[[ RECORDED INFORMATION open ]]

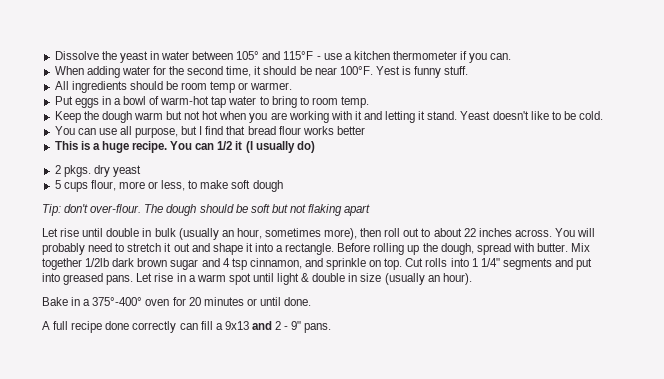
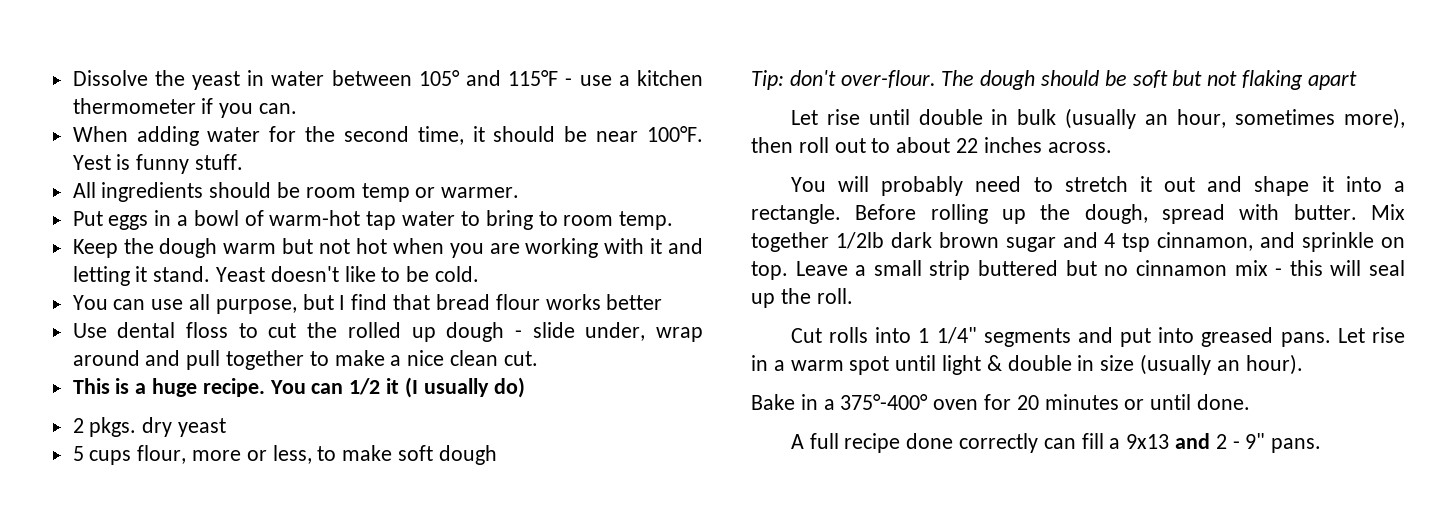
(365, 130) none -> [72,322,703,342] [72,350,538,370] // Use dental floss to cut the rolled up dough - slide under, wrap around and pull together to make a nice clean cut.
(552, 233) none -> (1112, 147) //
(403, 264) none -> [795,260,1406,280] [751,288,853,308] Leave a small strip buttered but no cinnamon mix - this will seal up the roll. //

[[ RECORDED INFORMATION closed ]]
[[ RECORDED INFORMATION open ]]

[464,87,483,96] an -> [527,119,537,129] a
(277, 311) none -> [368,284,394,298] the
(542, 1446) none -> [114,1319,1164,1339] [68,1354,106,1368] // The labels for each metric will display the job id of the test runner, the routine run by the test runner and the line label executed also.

[[ RECORDED INFORMATION closed ]]
[[ RECORDED INFORMATION open ]]

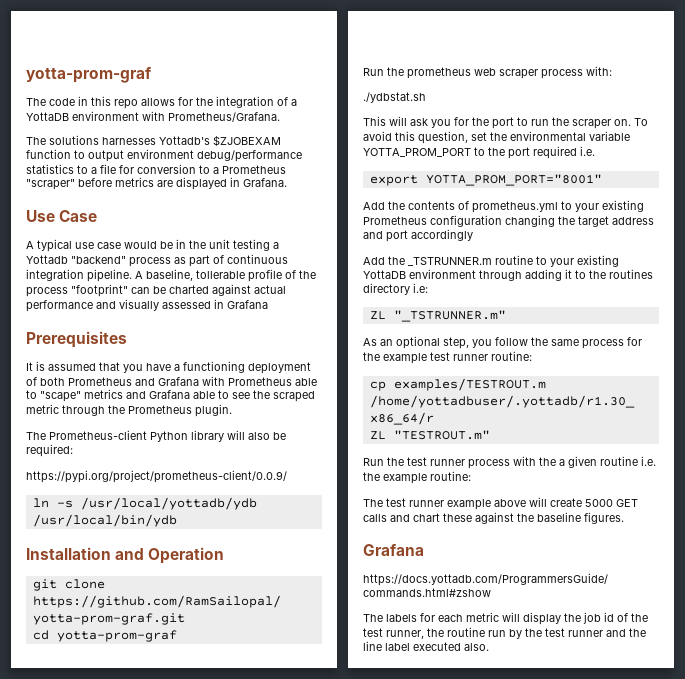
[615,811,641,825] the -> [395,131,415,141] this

[[ RECORDED INFORMATION closed ]]

YOUR TASK - The response should be the listing above, limited to the lines between the one holding "(552, 233) none -> (1112, 147) //" and the one holding "(403, 264) none", inclusive, reproduced exactly.

WRITTEN SOLUTION -
(552, 233) none -> (1112, 147) //
(403, 264) none -> [795,260,1406,280] [751,288,853,308] Leave a small strip buttered but no cinnamon mix - this will seal up the roll. //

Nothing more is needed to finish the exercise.